Craigard, Croft 35, Ormsaigbeg.


Craigard is about as far west as you can get in mainland Britain, 10km east of Ardnamurchan Point and its lighthouse, in the parish of Kilchoan. www.kilchoan.blogspot.comThe hay park runs due south down to the sea on the Sound of Mull. Behind the house a hill park climbs up to the wall surrounding the Ormsaigbeg common grazing where I am allowed to graze 11 ewes, two cows and half a horse. Its a 180km round trip to Morrison's supermarket in Ft. William or 35 minutes on the ferry to a smaller Co-operative supermarket in Tobermory on the island of Mull.

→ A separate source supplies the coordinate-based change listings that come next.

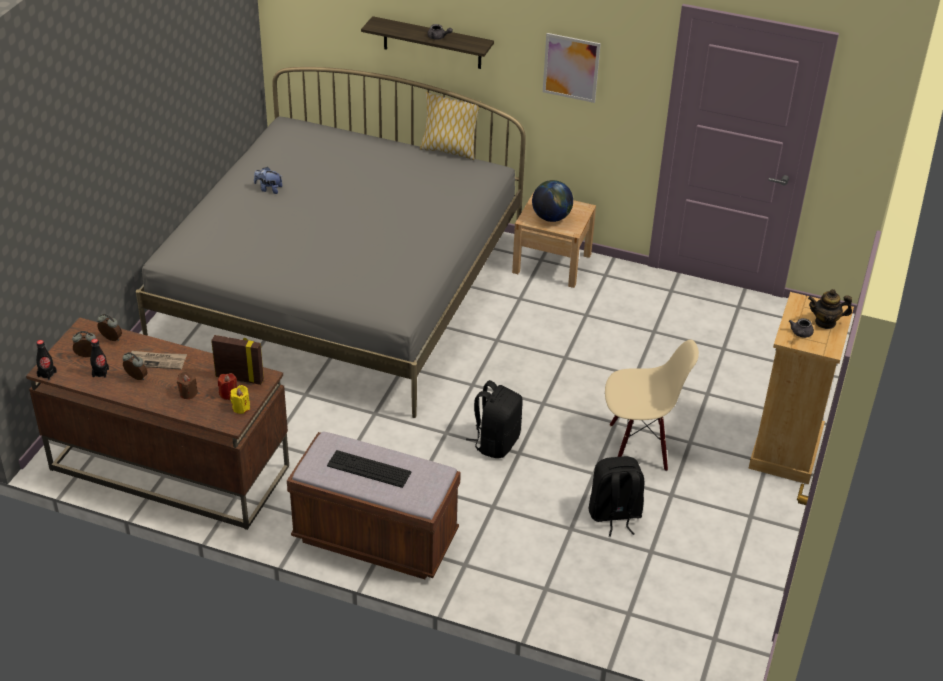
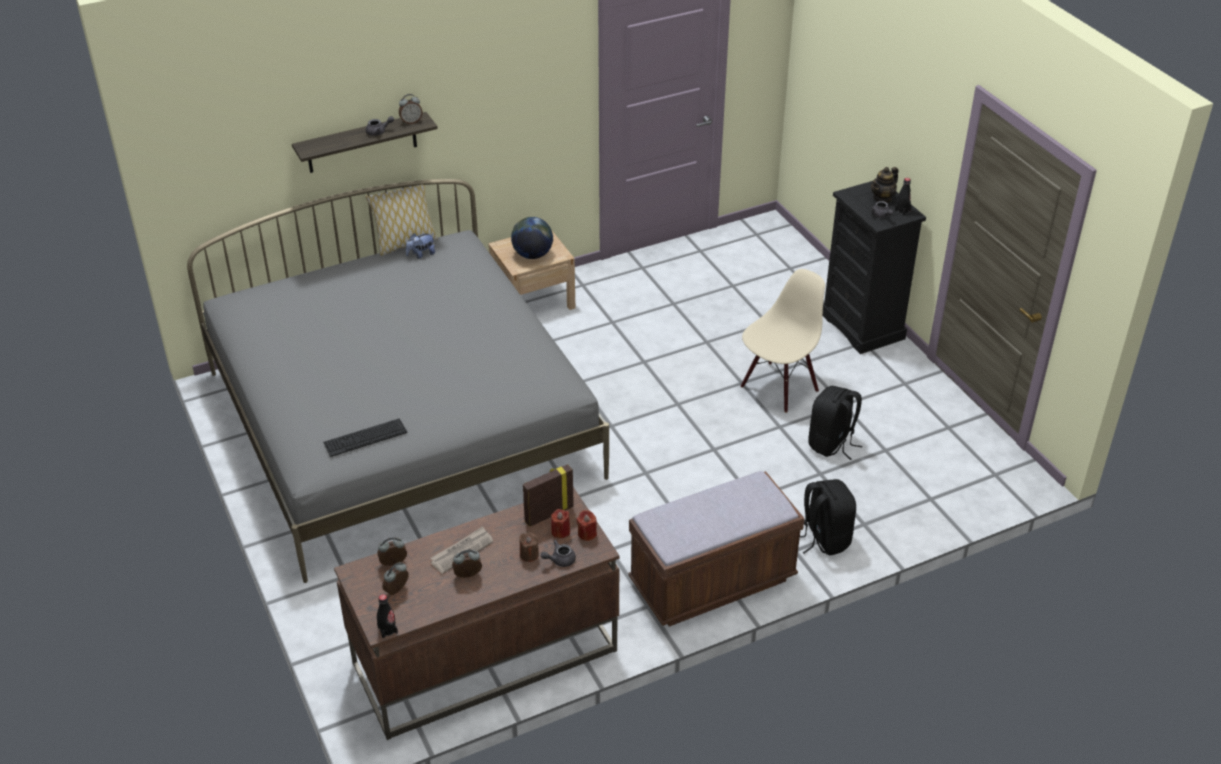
camera: 45 degrees left, 0 degrees up
black bottle [90,339,109,378] -> black bottle moved to [894,178,912,216]
yellow candle [230,385,250,414] -> red candle [577,510,597,541]
plush toy [254,167,283,194] -> plush toy moved to [406,233,435,259]
keyboard [327,450,412,488] -> keyboard moved to [323,418,407,457]
black backpack [466,380,523,458] -> black backpack moved to [800,479,856,555]
picture [543,33,601,103] -> none
beige dresser [748,292,854,484] -> black dresser [823,181,926,354]
none -> alarm clock [399,94,423,124]
none -> grey teapot [541,540,576,567]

The popular definition of a Croft is," a small area of poor land entirely surrounded by legislation" it is a peculiarly Scottish system of land holding and is confined to the Crofting Counties of Argyll, Inverness, Ross-shire, Sutherland, Caithness, Orkney and Shetland and the Hebridean islands. I should add that crofting legislation is a fertile feeding ground for lawyers. More on the history later, think of Craigard as a smallholding on a stony raised beach, exposed to the N. Atlantic weather with some hill grazing of coarse grasses and heather.
Crofting activities are very unlikely to provide a living for a family but they do provide a rural base in a supportive community for families with "multiple job holding". The tractor making hay belongs to Elaine, a neighbour who has more of a farm than a croft and who provides contracting services with her machinery; that way everyone wins, the cost of owning machinery is spread and we all benefit from a degree of mechanisation for hay and silage making.
I am retired so have an off croft income but the pension is supplemented by selling lambs and the fertile hatching eggs of rare breed, utility poultry, mostly on Ebay. The hens are Ixworth and Bresse Gauloise, beautiful white birds that lay quite a lot of eggs and are the best eating. The ideal smallholder's hen. The daily routine changes with the weather and the season now I'm up at seven to look the sheep and feed the hens. I come in for breakfast and read the Guardian online, the paper version doesn't arrive at the Post Office until lunchtime the rest of the day can be spent in the veg plot or the poly tunnel, dosing or moving sheep, making and mending stuff or just idling.